# [Task details]
Where does the word "APERTURE" show up in the records? Copy every line that holds it.

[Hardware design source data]
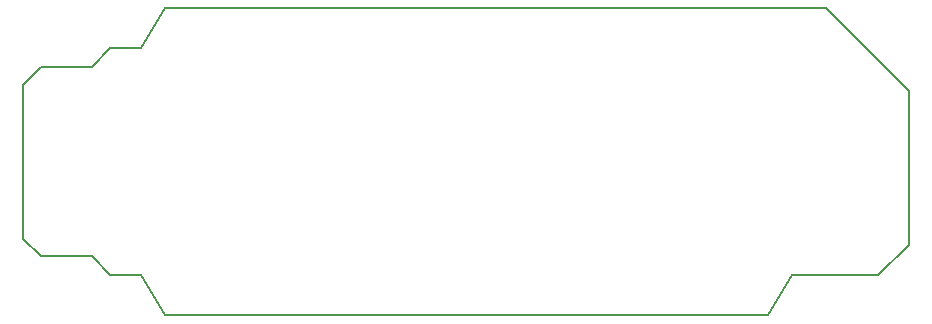
<source format=gm1>
G04 #@! TF.GenerationSoftware,KiCad,Pcbnew,(5.1.2-1)-1*
G04 #@! TF.CreationDate,2019-08-07T19:22:51+02:00*
G04 #@! TF.ProjectId,DIY_detector,4449595f-6465-4746-9563-746f722e6b69,V1.1*
G04 #@! TF.SameCoordinates,Original*
G04 #@! TF.FileFunction,Profile,NP*
%FSLAX46Y46*%
G04 Gerber Fmt 4.6, Leading zero omitted, Abs format (unit mm)*
G04 Created by KiCad (PCBNEW (5.1.2-1)-1) date 2019-08-07 19:22:51*
%MOMM*%
%LPD*%
G04 APERTURE LIST*
%ADD10C,0.150000*%
G04 APERTURE END LIST*
D10*
X110000000Y-122100000D02*
X112000000Y-125500000D01*
X172400000Y-122100000D02*
X175000000Y-119500000D01*
X168000000Y-99500000D02*
X175000000Y-106500000D01*
X165100000Y-122100000D02*
X172400000Y-122100000D01*
X163100000Y-125500000D02*
X165100000Y-122100000D01*
X107400000Y-122100000D02*
X110000000Y-122100000D01*
X100000000Y-119000000D02*
X101500000Y-120500000D01*
X105800000Y-104500000D02*
X107400000Y-102900000D01*
X101500000Y-104500000D02*
X105800000Y-104500000D01*
X101500000Y-104500000D02*
X100000000Y-106000000D01*
X110000000Y-102900000D02*
X112000000Y-99500000D01*
X107400000Y-102900000D02*
X110000000Y-102900000D01*
X105800000Y-120500000D02*
X107400000Y-122100000D01*
X101500000Y-120500000D02*
X105800000Y-120500000D01*
X100000000Y-119000000D02*
X100000000Y-106000000D01*
X163100000Y-125500000D02*
X112000000Y-125500000D01*
X175000000Y-106500000D02*
X175000000Y-119500000D01*
X112000000Y-99500000D02*
X168000000Y-99500000D01*
M02*

</source>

# [Output of the exercise]
G04 APERTURE LIST*
G04 APERTURE END LIST*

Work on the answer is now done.